Die Musik der Komponistin Ursula Mamlok kehrt nach Berlin zurück

Klangkosmos in Bewegung: Das New Chamber Ballet aus New York tanzt Ursula Mamlok Foto: New Chamber Ballet/Arnaud Falchier

Von Anna Schors

Mit nur 17 Jahren muss Ursula Mamlok allein auf einem großen Schiff gestanden haben. Vor ihr der weite Ozean und die Hoffnung auf ein neues Leben. Vielleicht hat sie fieberhaft Worte in einer fremden Sprache geübt, so wie sie ihr die Eltern eingebläut haben: „Are you my uncle?“ Ein entfernter Verwandter musste sie im New Yorker Hafen vom Schiff abholen, sonst wäre sie als Migrantin auf Ellis Island interniert worden.

Für die junge Musikerin Ursula, die 1941 an der Mannes School of Music ein Kompositionsstudium antrat, war dies schon die zweite Ozean­überquerung. 1939 war sie mit ihren Eltern aus der Berliner Heimat vor der Judenverfolgung der Nazis nach Ecuador geflohen. Bis dahin hatte sie noch regelmäßig Konzerte in der alten Philharmonie besucht, doch mit der Reichspogromnacht wurde klar: Juden waren in Deutschland nicht sicher. Mitnehmen konnte die Familie nur das Nötigste – und Ursulas geliebtes Klavier.

Das Haus in der Charlottenburger Schillerstraße 12, in dem sie als Kind lebte und ihre ersten Musik­stücke erdachte, steht noch heute. An ihre Großmutter Erika Goldberg, die 1942 im Vernichtungslager Treblinka ermordet wurde, gedenkt in der Sebastianstraße 16 in Mitte ein Stolperstein. 2023 wurde eine Grünfläche in Schöneberg auf den Namen Ursula-Mamlok-Park getauft; der Nachlass der Komponistin wird im Archiv der Akademie der Künste aufbewahrt.

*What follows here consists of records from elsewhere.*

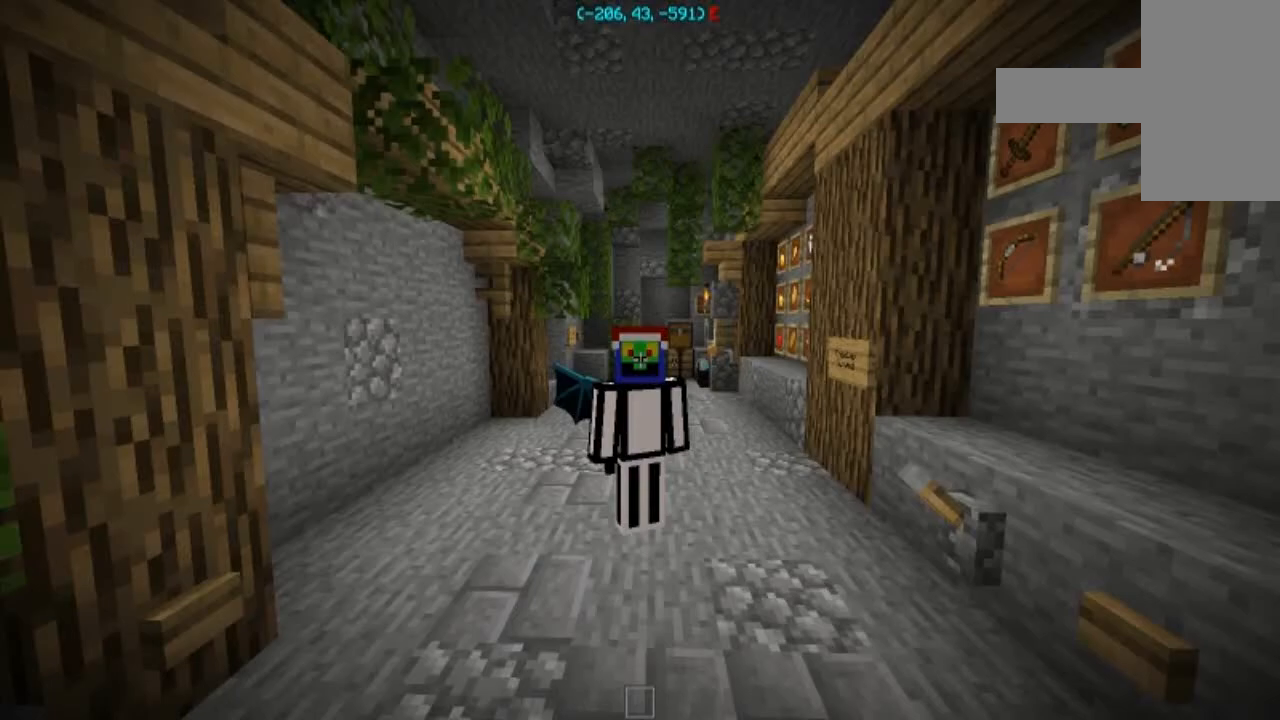
Gameplay with keyboard and mouse; each line is a JSON object with the keys and mouse buttons held at the frame after it. "events" lists presses ("down") and releases ("up") of "a", "d", "s", "space", "w", "mouse_left" and "mouse_right" between this image and that frame as [ms after this image, input, new state], when the widget could be followed in between. "mouse_left", "mouse_right" = the "left", "right" buttons of the "mouse" list. No other keys are recorded. Fast repeated clicks can show as one long hold. Mouse movement is not recorded.
{"keys": [], "mouse": [], "events": []}
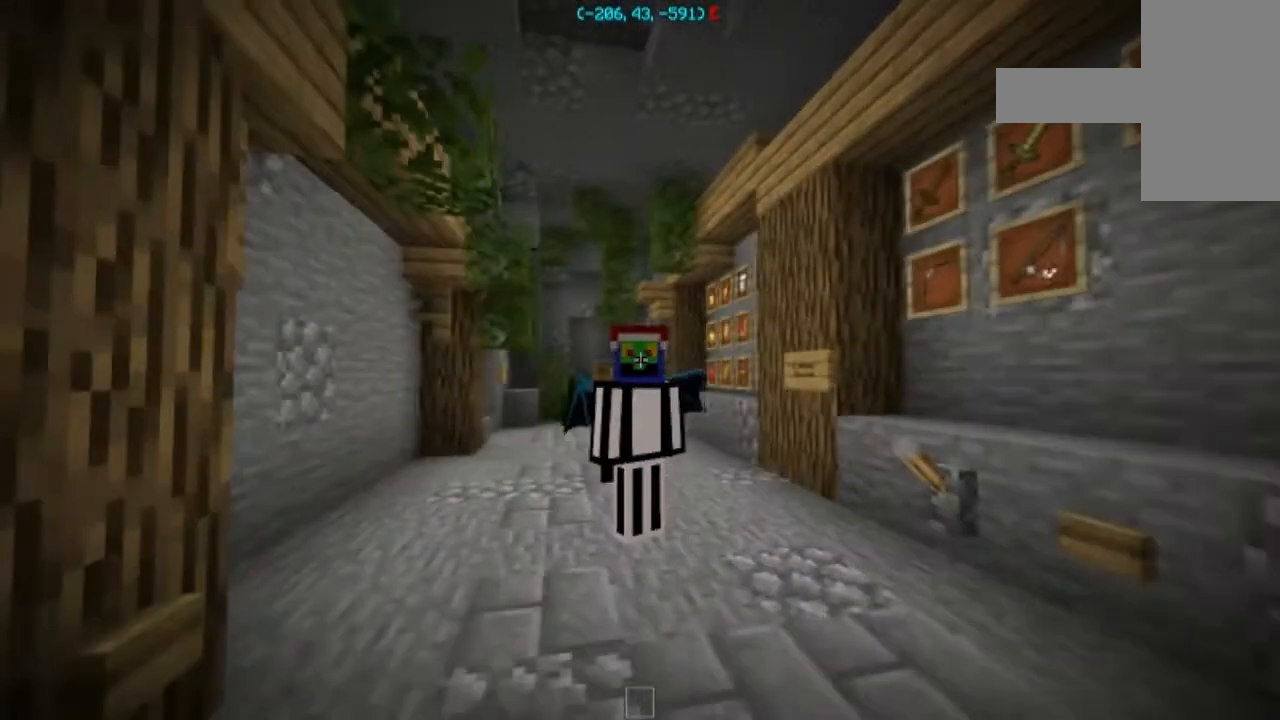
{"keys": [], "mouse": [], "events": []}
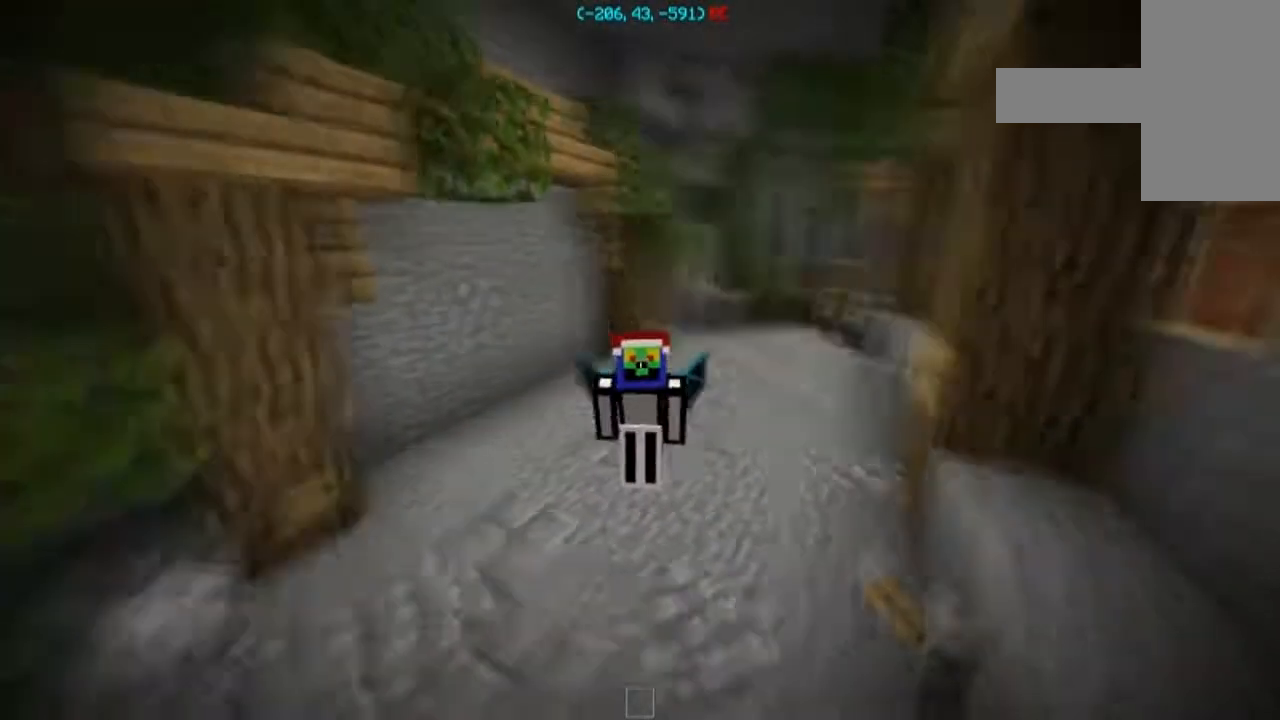
{"keys": ["space"], "mouse": [], "events": [[434, "space", "down"]]}
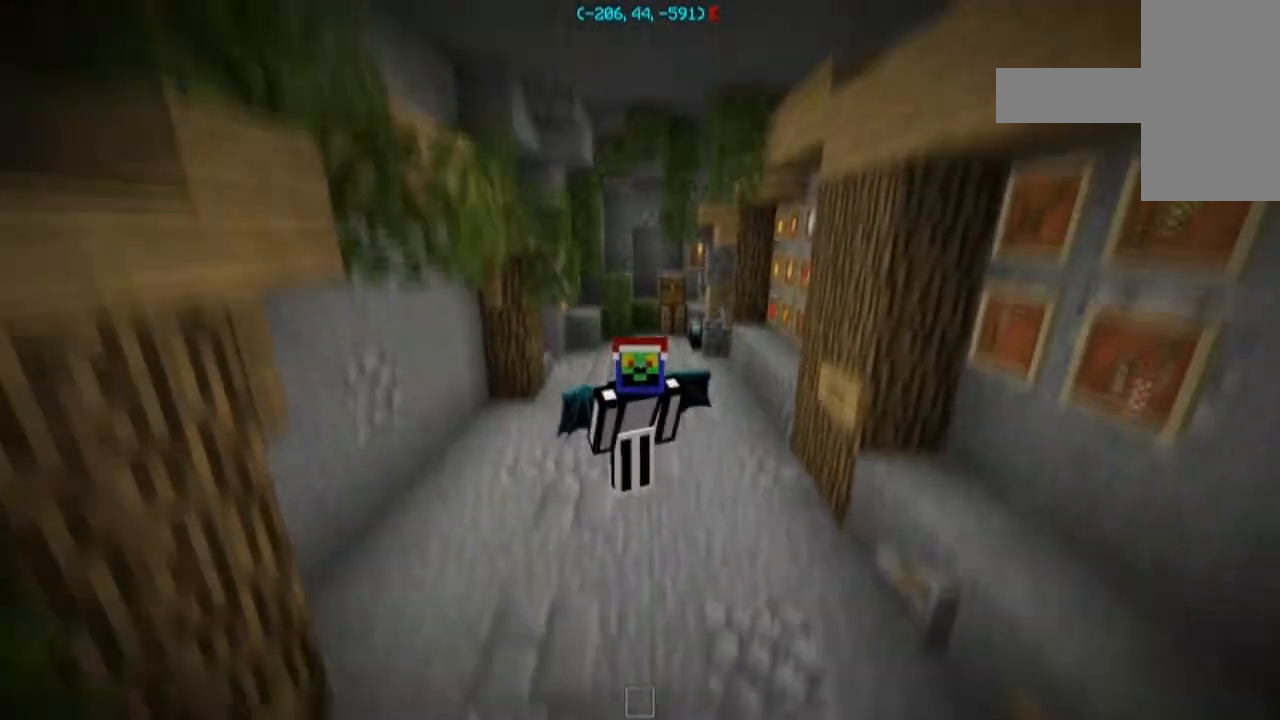
{"keys": ["space"], "mouse": [], "events": []}
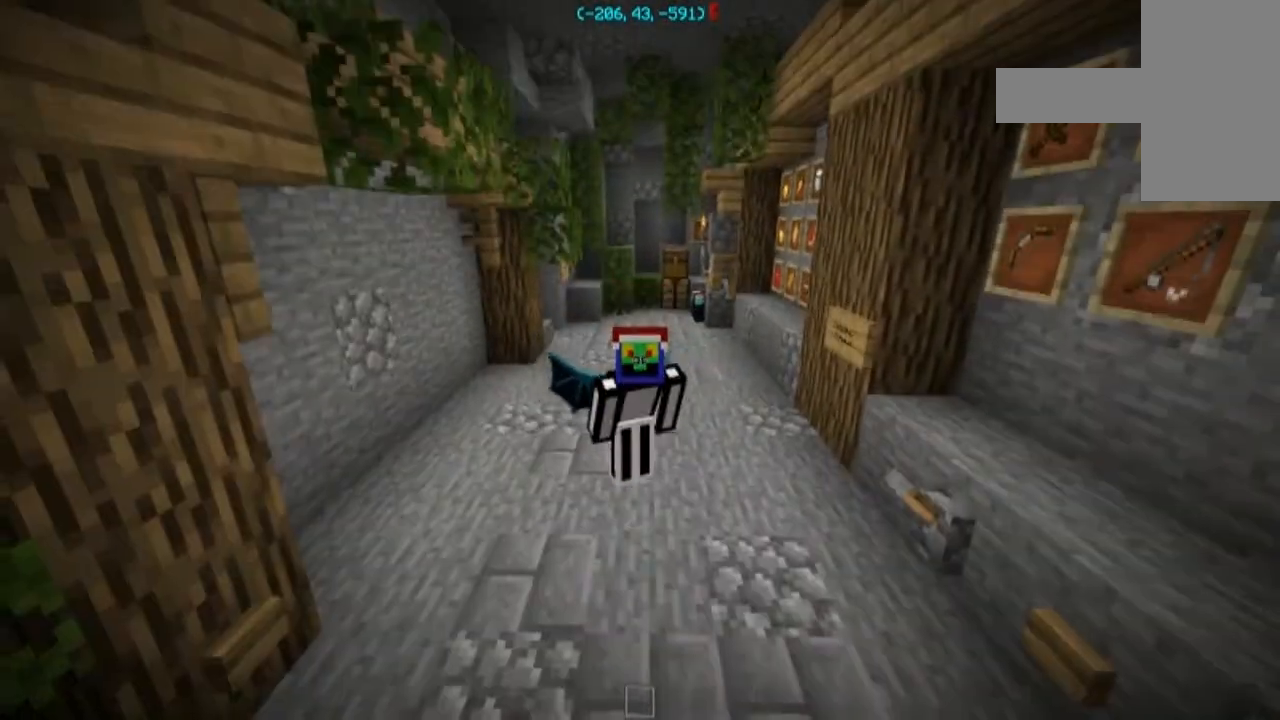
{"keys": [], "mouse": [], "events": [[33, "space", "up"]]}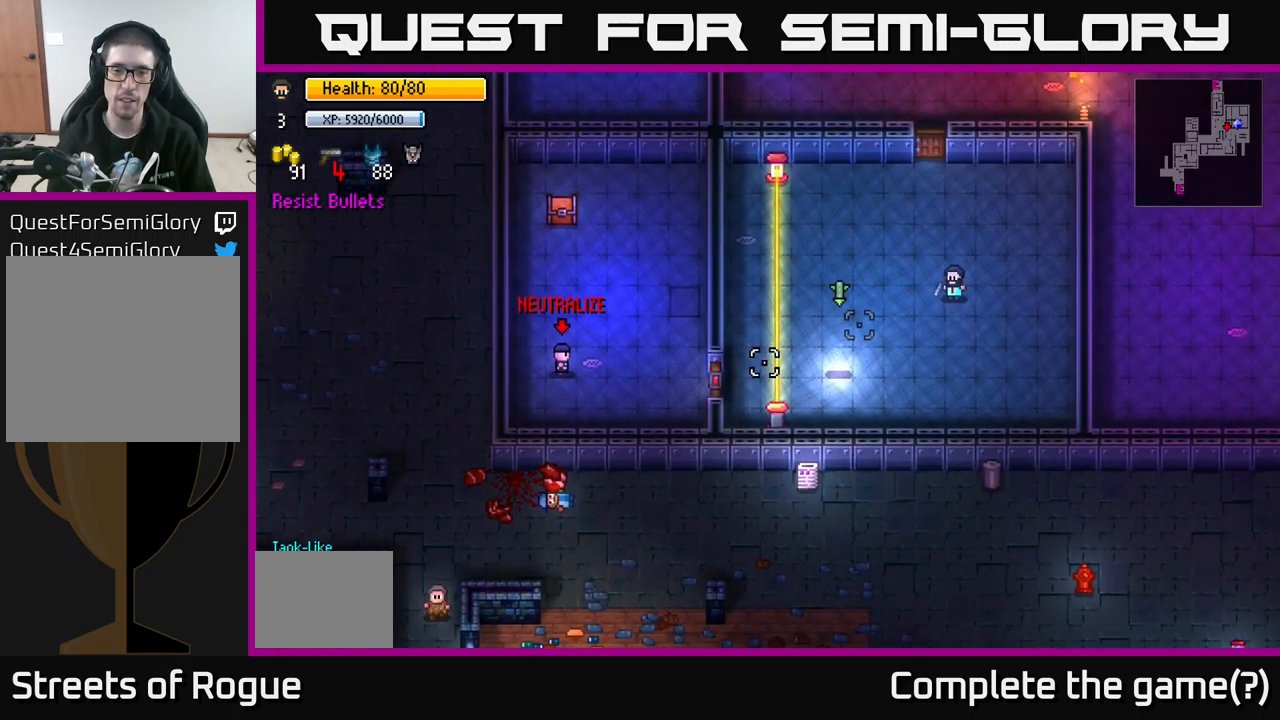
Gameplay with a controller (Xbox layout); each line is a JSON object with the inputs held at the frame after it. "events" lists button and stick changes between this image and that frame as [ms after this image, input, new state], when the widget could be followed in between.
{"buttons": [], "left_stick": "center", "right_stick": "left", "events": []}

Nun präsentiert das Berliner Konzerthaus am 9. April gemeinsam mit der Dwight und Ursula Mamlok-Stiftung eine Hommage an die Komponistin unter dem Titel „Aphorisms“. Das Besondere: Sechs Tän­ze­r:in­nen des New Yorker New Chamber Ballet übersetzen Mamloks Klangkosmos in Bewegung. Dabei werden sie von vier Mu­si­ke­r:in­nen begleitet. Das Publikum sitzt direkt um sie herum.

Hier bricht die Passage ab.